▶ _WHAT IS NEEDED_: Convert everything from the start of the data down through the line containing "list Las clases: Miércoles" into a two-column CSV headed instruction and output, with one row for each instruction and its output. Put each field in quotation marks, replace line breaks with spaces, and leave the pictures out of the answer.

· · · · · · ·

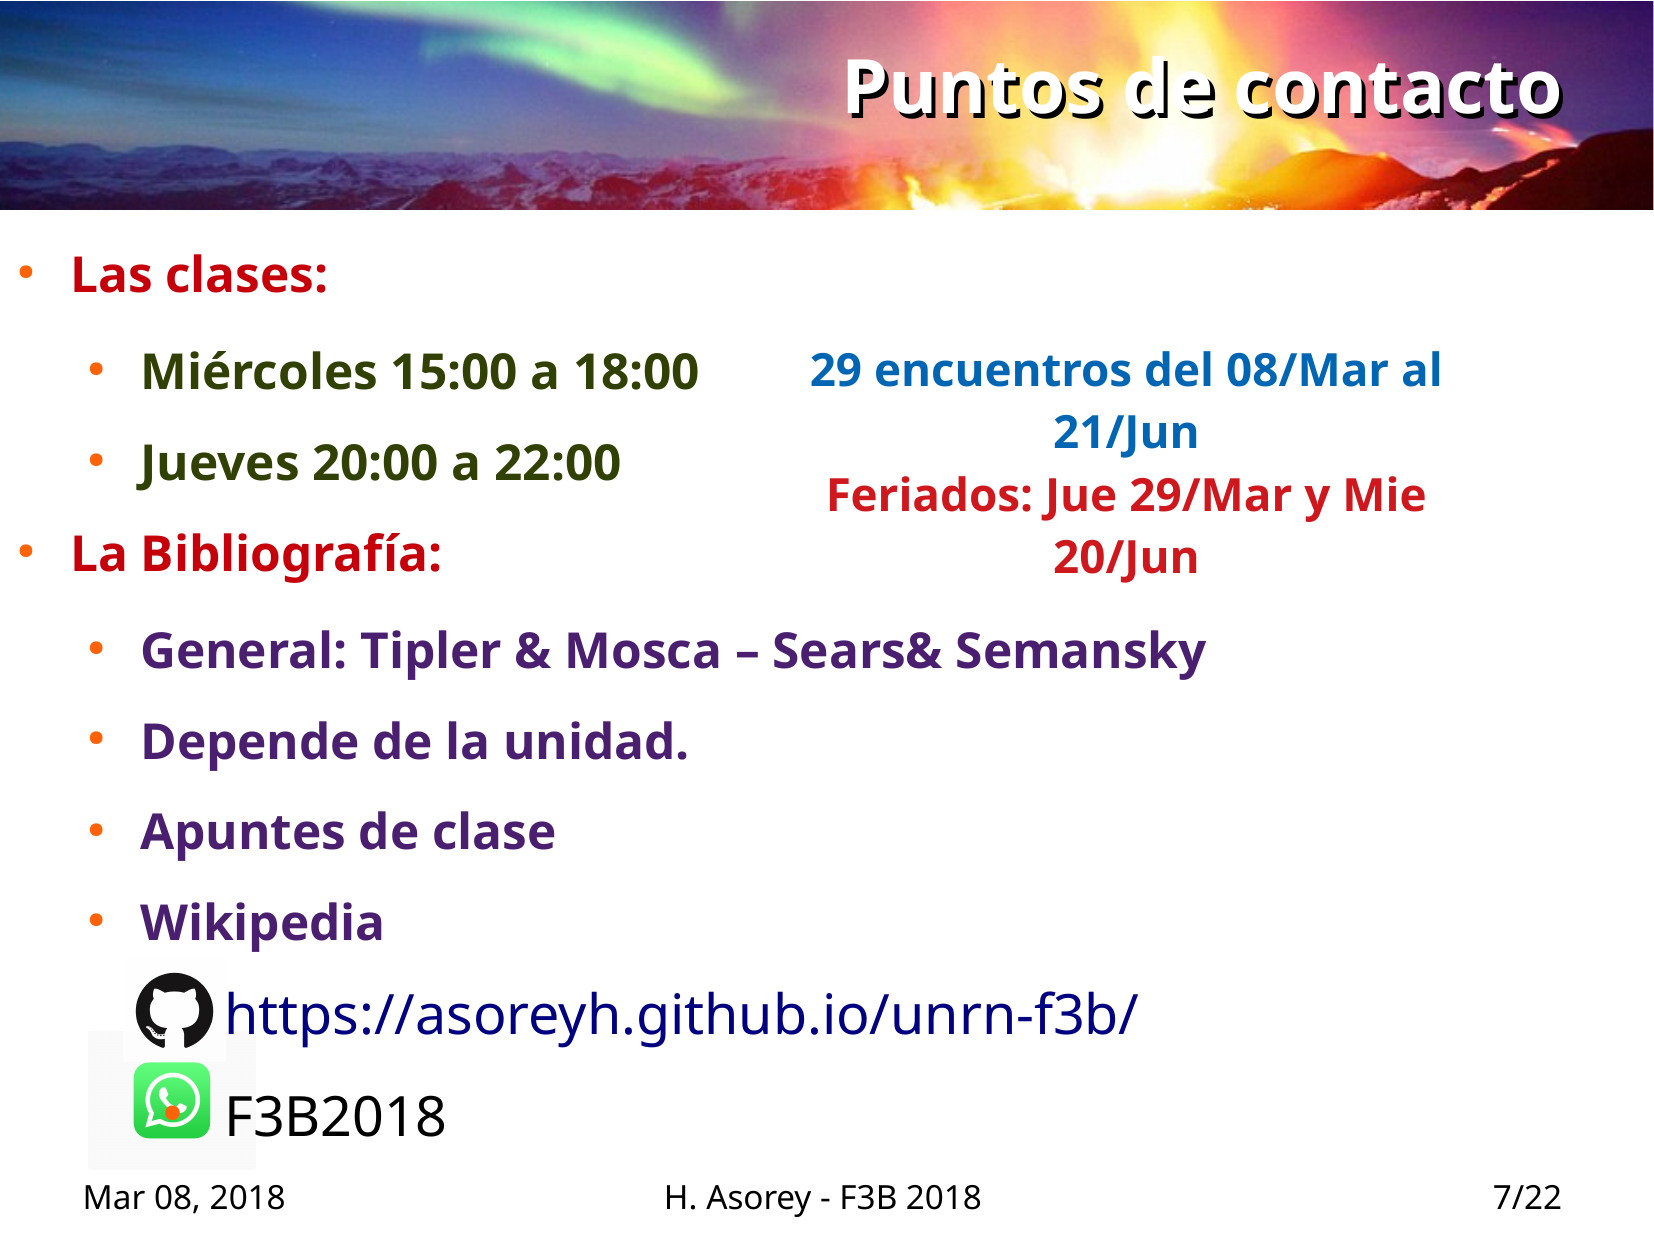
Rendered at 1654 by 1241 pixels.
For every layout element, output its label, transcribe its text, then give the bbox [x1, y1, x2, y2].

list Las clases: Miércoles 15:00 a 18:00 Jueves 20:00 a 22:00 La Bibliografía: General: Tipler & Mosca – Sears& Semansky Depende de la unidad. Apuntes de clase Wikipedia [0, 240, 1636, 961]
picture [88, 959, 256, 1171]
list https://asoreyh.github.io/unrn-f3b/ F3B2018 [146, 975, 1636, 1155]
title Puntos de contacto [75, 19, 1564, 151]
picture [0, 1, 1654, 210]
text_box 29 encuentros del 08/Mar al 21/Jun Feriados: Jue 29/Mar y Mie 20/Jun [795, 330, 1531, 466]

· · · · · · ·

▶ _CORRECT ANSWER_:
instruction,output
"Rendered at 1654 by 1241 pixels. For every layout element, output its label, transcribe its text, then give the bbox [x1, y1, x2, y2].","list Las clases: Miércoles 15:00 a 18:00 Jueves 20:00 a 22:00 La Bibliografía: General: Tipler & Mosca – Sears& Semansky Depende de la unidad. Apuntes de clase Wikipedia [0, 240, 1636, 961]"